Tallantire enfonça ses éperons dans le ventre d’un fougueux étalon pie, aux yeux bleu faïence, et se mit en devoir de franchir les quarante milles de chevauchée qui le séparaient du fort Ziar. Connaissant son district comme sa poche, il ne perdit pas de temps à chercher les raccourcis, et piqua droit à travers le riche pâturage jusqu’au gué où Orde était mort et avait été enterré. Le sol poudreux étouffait le bruit des sabots de son cheval, la lune projetait devant lui son ombre, comme un lutin inquiet, et le lourd serein le trempait jusqu’aux os. L’un après l’autre il dépassa le coteau, la broussaille dont il sentait la brosse sous le ventre du cheval, la route non empierrée où le feuillage en mèche de fouet des tamaris lui flagellait le front ; puis ce furent les surfaces illimitées de plaine fourrée de graminées et mouchetée de bétail assoupi, et encore le désert et encore le coteau ; et maintenant, l’étalon pie peinait dans le sable épais du gué de l’Indus. Tallantire n’eut conscience d’aucune pensée distincte jusqu’au moment où le nez du bac indolent atterrit sur la rive opposée, et où son cheval fit un écart à la vue de la pierre blanche qui recouvrait la tombe d’Orde. Alors il se découvrit, et cria de façon à se faire entendre du mort : « Ils remuent, mon vieux ! Souhaite-moi de la chance. » Dès le premier frisson de l’aurore il frappait à l’aide d’un étrier à la porte du fort Ziar, où cinquante sabres de ce régiment déguenillé, les Beshaklis du Bélouchistan, étaient censés garder les intérêts de Sa Majesté le long de quelques centaines de milles de frontière. Le fort en question se trouvait commandé par un sous-lieutenant, lequel, issu de l’ancienne famille des Derouletts, répondait, cela va sans dire, au nom de Tommy Dodd[33]. Tallantire le trouva affublé d’un vêtement de peau de mouton, secoué de fièvre comme un tremble, et en train d’essayer de lire l’état des indisponibles de l’infirmier indigène.

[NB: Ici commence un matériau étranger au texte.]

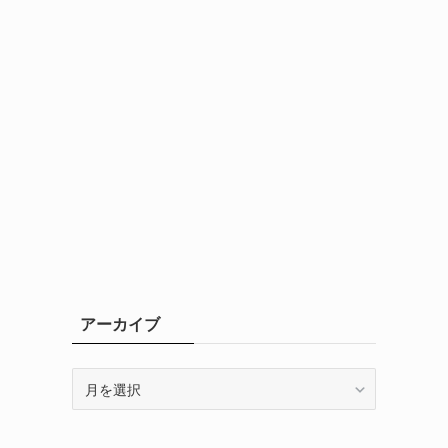
アーカイブ
ア
ー
カ
イ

[33] C’est une coutume, plus ou moins bizarre, en Angleterre, d’affubler les gens de sobriquets, et particulièrement de changer le nom des personnes qui portent un nom connu. On retrouve cette coutume dans nos villages de Bretagne, où il est difficile de trouver l’habitant sous son véritable nom. (N. D. T.)

— Comment, vous voilà, à votre tour ! dit-il. Ma foi, nous sommes tous malades, ici, et je ne crois pas être en mesure de mettre trente hommes à cheval ; mais nous ne de… de… demandons pas mieux. Écoutez, quel effet cela vous fait-il, d’un piège ou d’un mensonge ?

Il jeta à Tallantire un bout de papier sur lequel on avait laborieusement écrit en gurmukhi ratatiné : « Nous ne pouvons retenir les jeunes chevaux. Ils prendront leur pâture après le coucher de la lune dans les quatre villages de frontière situés à la sortie de la passe de Jagai la nuit prochaine. » Puis, en anglais, d’une écriture courante : « Your sincere friend[34]. »

[34] Votre bien dévoué.

— Bon zigue ! fit Tallantire. Cela, c’est l’œuvre de Khoda Dad Khan, je vois. C’est la seule bribe d’anglais qu’il ait jamais pu se fourrer dans la tête, et il en est prodigieusement fier. Il travaille contre le Mullah Aveugle dans un intérêt personnel, le jeune traître !

— Je ne connais rien à la politique des Khusru Kheyl, mais, si vous êtes satisfait, je le suis. On a lancé cela par-dessus la porte, la nuit dernière ; et j’ai pensé que nous pourrions peut-être nous secouer un peu et voir ce qui en était. Oh ! nous y sommes de notre fièvre, ici, il n’y a pas d’erreur ! S’agit-il, selon vous, d’une grosse affaire ?

Tallantire lui expliqua le cas brièvement, pendant que Tommy Dodd tour à tour sifflait et tremblait la fièvre. Ce jour-là, il le consacra à la stratégie et à rendre le courage aux invalides, jusqu’à ce qu’on eût sous la main, à la tombée du jour, quarante-deux cavaliers, exténués, minés et le poil en désordre, que Tommy Dodd contempla avec orgueil, et auxquels il s’adressa en ces termes :

— Mes garçons ! Si vous mourez, vous irez en enfer. Donc, arrangez-vous pour rester en vie. Mais, si vous allez en enfer, cet endroit-là ne saurait être plus chaud que cet endroit-ci, et l’on ne nous dit pas que là-bas nous devions souffrir de la fièvre. En conséquence, n’ayez pas peur de mourir. Maintenant, foutez-moi le camp !

Sur quoi ils se prirent à rire, et s’en allèrent.